Among them, HB 993 would create a revolving loan fund that would enable providers who enroll families paying with scholarship to make necessary and sometime costly changes to their location. It grants priority to:

  • Child care providers in underserved communities
  • Child care providers in areas designated by MSDE as lacking child care slots
  • Child care providers in located rural communities
  • Child care providers that serve primarily low-income families in areas of high poverty
  • Child care providers that serve children with special needs
  • Child care providers that serve children ages 2 and under

HB 995 addresses concerns that both parents and providers experience about the scholarship program. It establishes presumptive eligibility for families accessing child care scholarships, which means they can start work activities right away knowing they can enroll in child care and the provider can expect scholarship payment. The bill also establishes copay relief for some families experiencing challenges. It also ends pursuit of child support enforcement as a requirement to qualify for a child care scholarship.

Health

Lead poisoning has individual and public costs, costs in health care, IQ loss, increased special education needs, and lower earnings.  To address the need for lead poisoning prevention, which would help individual victims in turn the State as a whole,  HB 1110 would alter the application and meaning of “elevated blood level” and “reference level” as those definitions apply to specified provisions of law that initiate case management, notification, and lead risk reduction requirements under the state’s lead poisoning prevention laws. It would require the Maryland Department of the Environment, in consultation with the Maryland Department of Health, and local health departments, and other relevant stakeholders to study and evaluate the most effective means of incorporating CDC’s “blood lead reference value” into the State’s lead poisoning prevention programs.

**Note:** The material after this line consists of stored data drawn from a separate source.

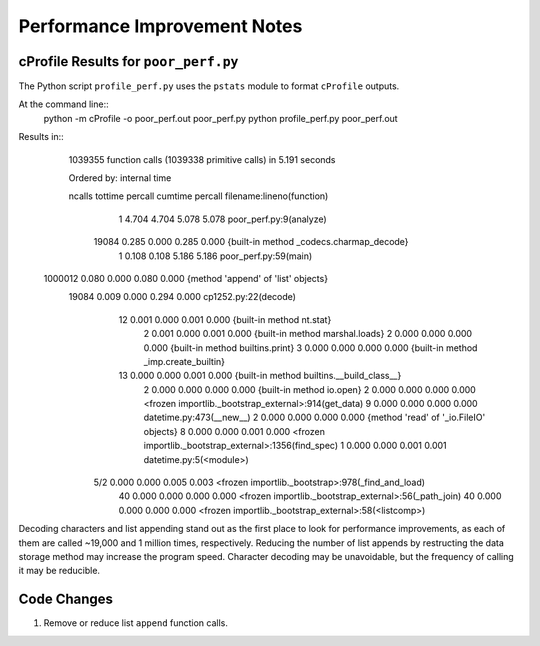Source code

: Performance Improvement Notes
*****************************

cProfile Results for ``poor_perf.py``
=====================================

The Python script ``profile_perf.py`` uses the ``pstats``
module to format ``cProfile`` outputs.

At the command line::
    python -m cProfile -o poor_perf.out poor_perf.py
    python profile_perf.py poor_perf.out

Results in::
   1039355 function calls (1039338 primitive calls) in 5.191 seconds

   Ordered by: internal time

   ncalls  tottime  percall  cumtime  percall filename:lineno(function)
        1    4.704    4.704    5.078    5.078 poor_perf.py:9(analyze)
    19084    0.285    0.000    0.285    0.000 {built-in method _codecs.charmap_decode}
        1    0.108    0.108    5.186    5.186 poor_perf.py:59(main)
  1000012    0.080    0.000    0.080    0.000 {method 'append' of 'list' objects}
    19084    0.009    0.000    0.294    0.000 cp1252.py:22(decode)
       12    0.001    0.000    0.001    0.000 {built-in method nt.stat}
        2    0.001    0.000    0.001    0.000 {built-in method marshal.loads}
        2    0.000    0.000    0.000    0.000 {built-in method builtins.print}
        3    0.000    0.000    0.000    0.000 {built-in method _imp.create_builtin}
       13    0.000    0.000    0.001    0.000 {built-in method builtins.__build_class__}
        2    0.000    0.000    0.000    0.000 {built-in method io.open}
        2    0.000    0.000    0.000    0.000 <frozen importlib._bootstrap_external>:914(get_data)
        9    0.000    0.000    0.000    0.000 datetime.py:473(__new__)
        2    0.000    0.000    0.000    0.000 {method 'read' of '_io.FileIO' objects}
        8    0.000    0.000    0.001    0.000 <frozen importlib._bootstrap_external>:1356(find_spec)
        1    0.000    0.000    0.001    0.001 datetime.py:5(<module>)
      5/2    0.000    0.000    0.005    0.003 <frozen importlib._bootstrap>:978(_find_and_load)
       40    0.000    0.000    0.000    0.000 <frozen importlib._bootstrap_external>:56(_path_join)
       40    0.000    0.000    0.000    0.000 <frozen importlib._bootstrap_external>:58(<listcomp>)

Decoding characters and list appending stand out as the first place to look
for performance improvements, as each of them are called ~19,000 and 1 million
times, respectively. Reducing the number of list appends by restructing the
data storage method may increase the program speed. Character decoding may
be unavoidable, but the frequency of calling it may be reducible.

Code Changes
============

#. Remove or reduce list ``append`` function calls.

     
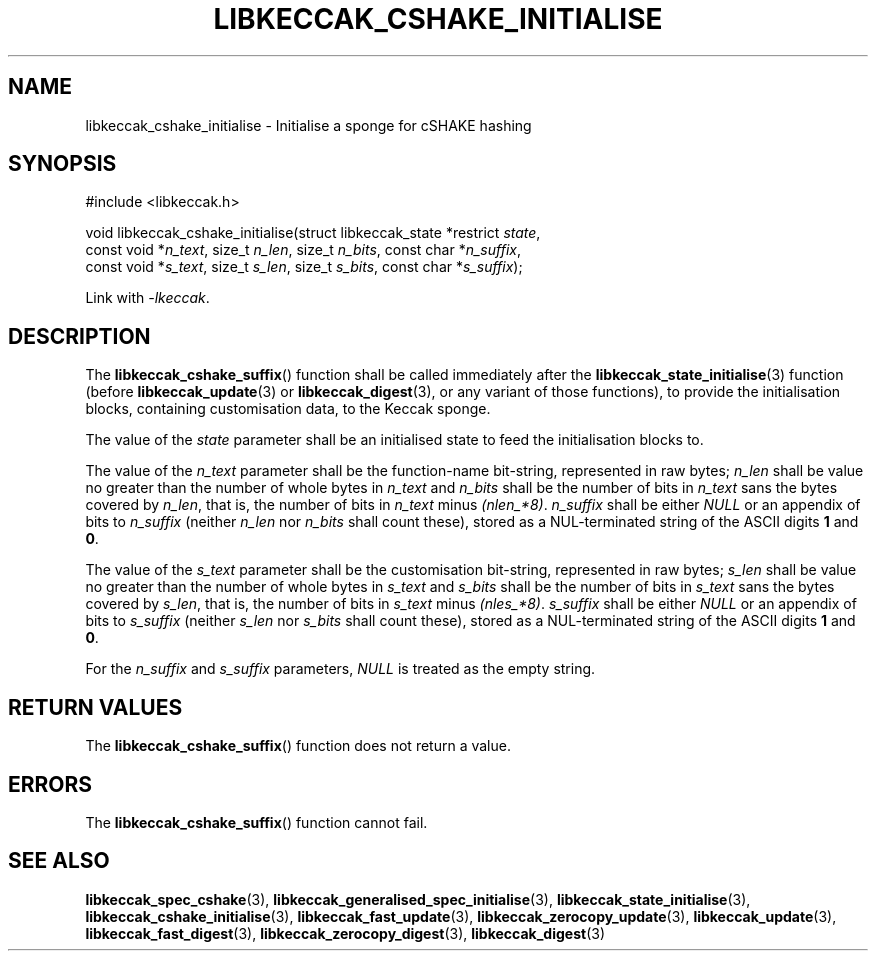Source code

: .TH LIBKECCAK_CSHAKE_INITIALISE 3 LIBKECCAK
.SH NAME
libkeccak_cshake_initialise - Initialise a sponge for cSHAKE hashing
.SH SYNOPSIS
.nf
#include <libkeccak.h>

void libkeccak_cshake_initialise(struct libkeccak_state *restrict \fIstate\fP,
                                 const void *\fIn_text\fP, size_t \fIn_len\fP, size_t \fIn_bits\fP, const char *\fIn_suffix\fP,
                                 const void *\fIs_text\fP, size_t \fIs_len\fP, size_t \fIs_bits\fP, const char *\fIs_suffix\fP);
.fi
.PP
Link with
.IR -lkeccak .
.SH DESCRIPTION
The
.BR libkeccak_cshake_suffix ()
function shall be called immediately
after the
.BR libkeccak_state_initialise (3)
function (before
.BR libkeccak_update (3)
or
.BR libkeccak_digest (3),
or any variant of those functions),
to provide the initialisation blocks,
containing customisation data, to the
Keccak sponge.
.PP
The value of the
.I state
parameter shall be an initialised state
to feed the initialisation blocks to.
.PP
The value of the
.I n_text
parameter shall be the function-name
bit-string, represented in raw bytes;
.I n_len
shall be value no greater than the
number of whole bytes in
.I n_text
and
.I n_bits
shall be the number of bits in
.I n_text
sans the bytes covered by
.IR n_len ,
that is, the number of bits in
.I n_text
minus
.IR (nlen_*8) .
.I n_suffix
shall be either
.I NULL
or an appendix of bits to
.I n_suffix
(neither
.I n_len
nor
.I n_bits
shall count these), stored as a NUL-terminated
string of the ASCII digits
.B 1
and
.BR 0 .
.PP
The value of the
.I s_text
parameter shall be the customisation
bit-string, represented in raw bytes;
.I s_len
shall be value no greater than the
number of whole bytes in
.I s_text
and
.I s_bits
shall be the number of bits in
.I s_text
sans the bytes covered by
.IR s_len ,
that is, the number of bits in
.I s_text
minus
.IR (nles_*8) .
.I s_suffix
shall be either
.I NULL
or an appendix of bits to
.I s_suffix
(neither
.I s_len
nor
.I s_bits
shall count these), stored as a NUL-terminated
string of the ASCII digits
.B 1
and
.BR 0 .
.PP
For the
.I n_suffix
and
.I s_suffix
parameters,
.I NULL
is treated as the empty string.
.SH RETURN VALUES
The
.BR libkeccak_cshake_suffix ()
function does not return a value.
.SH ERRORS
The
.BR libkeccak_cshake_suffix ()
function cannot fail.
.SH SEE ALSO
.BR libkeccak_spec_cshake (3),
.BR libkeccak_generalised_spec_initialise (3),
.BR libkeccak_state_initialise (3),
.BR libkeccak_cshake_initialise (3),
.BR libkeccak_fast_update (3),
.BR libkeccak_zerocopy_update (3),
.BR libkeccak_update (3),
.BR libkeccak_fast_digest (3),
.BR libkeccak_zerocopy_digest (3),
.BR libkeccak_digest (3)
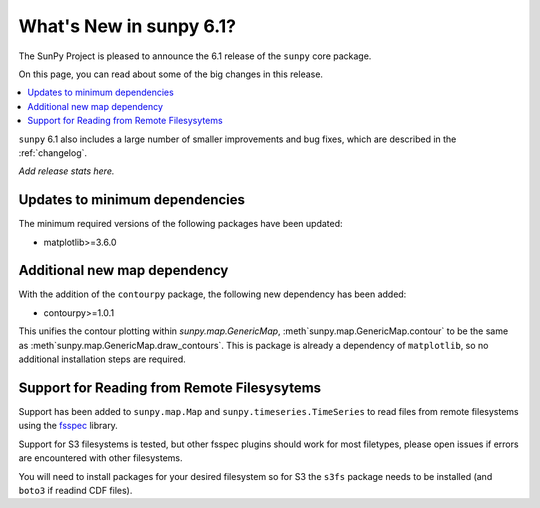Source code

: .. _whatsnew-6.1:

************************
What's New in sunpy 6.1?
************************

The SunPy Project is pleased to announce the 6.1 release of the ``sunpy`` core package.

On this page, you can read about some of the big changes in this release.

.. contents::
    :local:
    :depth: 1

``sunpy`` 6.1 also includes a large number of smaller improvements and bug fixes, which are described in the :ref:`changelog`.

*Add release stats here.*

Updates to minimum dependencies
===============================

The minimum required versions of the following packages have been updated:

- matplotlib>=3.6.0

Additional new map dependency
=============================

With the addition of the ``contourpy`` package, the following new dependency has been added:

- contourpy>=1.0.1

This unifies the contour plotting within `sunpy.map.GenericMap`, :meth`sunpy.map.GenericMap.contour` to be the same as :meth`sunpy.map.GenericMap.draw_contours`.
This is package is already a dependency of ``matplotlib``, so no additional installation steps are required.

Support for Reading from Remote Filesysytems
============================================

Support has been added to ``sunpy.map.Map`` and ``sunpy.timeseries.TimeSeries`` to read files from remote filesystems using the `fsspec <https://filesystem-spec.readthedocs.io>`__ library.

Support for S3 filesystems is tested, but other fsspec plugins should work for most filetypes, please open issues if errors are encountered with other filesystems.

You will need to install packages for your desired filesystem so for S3 the ``s3fs`` package needs to be installed (and ``boto3`` if readind CDF files).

To ensure that all babies and mothers in Maryland get the medical care they need, irrespective of immigration status, HB 1080 the Healthy Babies Equity Act would require the state’s Medicaid program to provide medical care and other health care services to noncitizen pregnant women who would qualify for the program but for their immigration status and their children up to the age of 1 year. This bill was presented to the governor early and is now law.

Juvenile Justice

In the area of youth justice, a broad juvenile justice reform bill passed and is now law. The bill was based mainly on recommendations of the Juvenile Justice Reform Council. Among the law’s provisions is that children younger than 13 will not be subject to the jurisdiction of juvenile court for delinquency proceedings and may not be charged with a crime, but juvenile courts would have jurisdiction over a child who is at least 10 and has committed the most serious crimes, like murder and other crimes of violence. This is a significant victory, though by no means final, in an area that often includes more punitive than rehabilitative practices. These changes are particularly important due to the disproportionate number of non-white youth in arrest and confinement. This bill begins the process of tackling these issues.